Dr. David Basel, vice president of clinical quality with Avera Medical Group, said Friday afternoon that phase 1C wasn’t finished.
“We still do have some 1C folks left on into next week that we’ve scheduled, and so I’m calling it kind of a soft launch of 1D, because there won’t be a, at least for Avera I know, that we won’t have a lot of 1D slots open next week,” Basel said. “We’ll probably have a lot more of them open up the week after that.”
Basel offers some numbers which put the effort into context.
“It’s also important to keep in mind that overall, there’s 250,000 individuals in 1D, and we’re getting 11,000 doses a week. So it’s going to take us a while even when we are fully into 1D to get everybody done,” Basel said. “So we’re asking a lot, lot of patience.”
The rollout continues, balancing medicine with speed.
“I know we’ve had a lot of interested people calling in, saying when can I get on and stuff like that, and so even in the 80 and above group, it’s going to take us several weeks to get through that group I suspect, and so we’ll get there as fast as we can,” Basel said.
“Phase 1D is our patients,” said Dr.

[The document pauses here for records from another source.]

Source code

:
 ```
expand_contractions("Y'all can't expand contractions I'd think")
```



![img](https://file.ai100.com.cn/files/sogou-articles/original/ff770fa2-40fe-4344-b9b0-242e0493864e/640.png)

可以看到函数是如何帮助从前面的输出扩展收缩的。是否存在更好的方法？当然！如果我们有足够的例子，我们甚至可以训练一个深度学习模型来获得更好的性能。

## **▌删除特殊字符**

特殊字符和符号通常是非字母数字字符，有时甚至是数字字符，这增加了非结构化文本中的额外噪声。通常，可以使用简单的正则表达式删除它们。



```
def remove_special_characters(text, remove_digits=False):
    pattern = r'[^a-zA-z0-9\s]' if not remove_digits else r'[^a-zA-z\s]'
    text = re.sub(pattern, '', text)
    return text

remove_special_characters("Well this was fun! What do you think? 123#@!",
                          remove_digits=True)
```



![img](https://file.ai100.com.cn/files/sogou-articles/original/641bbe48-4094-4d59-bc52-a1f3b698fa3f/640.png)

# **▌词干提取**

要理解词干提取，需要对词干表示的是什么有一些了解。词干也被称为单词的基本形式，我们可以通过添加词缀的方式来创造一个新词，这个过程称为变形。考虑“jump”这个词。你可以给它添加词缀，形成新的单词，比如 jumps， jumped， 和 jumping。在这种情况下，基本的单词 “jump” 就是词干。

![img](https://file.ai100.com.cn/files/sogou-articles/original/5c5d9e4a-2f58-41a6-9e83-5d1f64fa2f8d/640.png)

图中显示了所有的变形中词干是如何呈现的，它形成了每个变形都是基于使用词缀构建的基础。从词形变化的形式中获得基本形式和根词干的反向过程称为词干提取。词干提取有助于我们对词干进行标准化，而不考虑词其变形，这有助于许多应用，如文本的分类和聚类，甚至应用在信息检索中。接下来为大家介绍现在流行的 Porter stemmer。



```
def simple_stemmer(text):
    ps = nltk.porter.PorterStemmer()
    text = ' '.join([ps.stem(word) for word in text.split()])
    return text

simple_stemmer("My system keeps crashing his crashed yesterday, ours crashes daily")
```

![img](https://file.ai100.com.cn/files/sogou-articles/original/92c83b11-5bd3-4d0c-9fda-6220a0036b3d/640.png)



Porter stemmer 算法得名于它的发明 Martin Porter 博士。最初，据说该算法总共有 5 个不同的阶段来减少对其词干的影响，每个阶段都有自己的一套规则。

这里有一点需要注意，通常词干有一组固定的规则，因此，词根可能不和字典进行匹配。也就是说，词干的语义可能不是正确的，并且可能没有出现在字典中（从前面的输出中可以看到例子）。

Jeremy Cauwels, chief physician with Sanford Health. “And I will tell you that as Sanford Health as a whole and as me as an individual and as a physician, we are absolutely looking forward to getting to our patients as quickly as we possibly can.”
Kim Malsam-Rysdon, secretary of health with the South Dakota Department of Health, released the following statement on Friday: “South Dakota will do what we always do—work with what we have, while helping as many as we can. While we await any increase in federal allocation numbers, we will continue Phase I as planned. Starting next week, our healthcare systems will start vaccinating a limited number of residents who are 80 and over in age, high risk patients in oncology treatment, on dialysis and post-transplant, and high-risk congregate setting residents. Shots in arms is our goal.”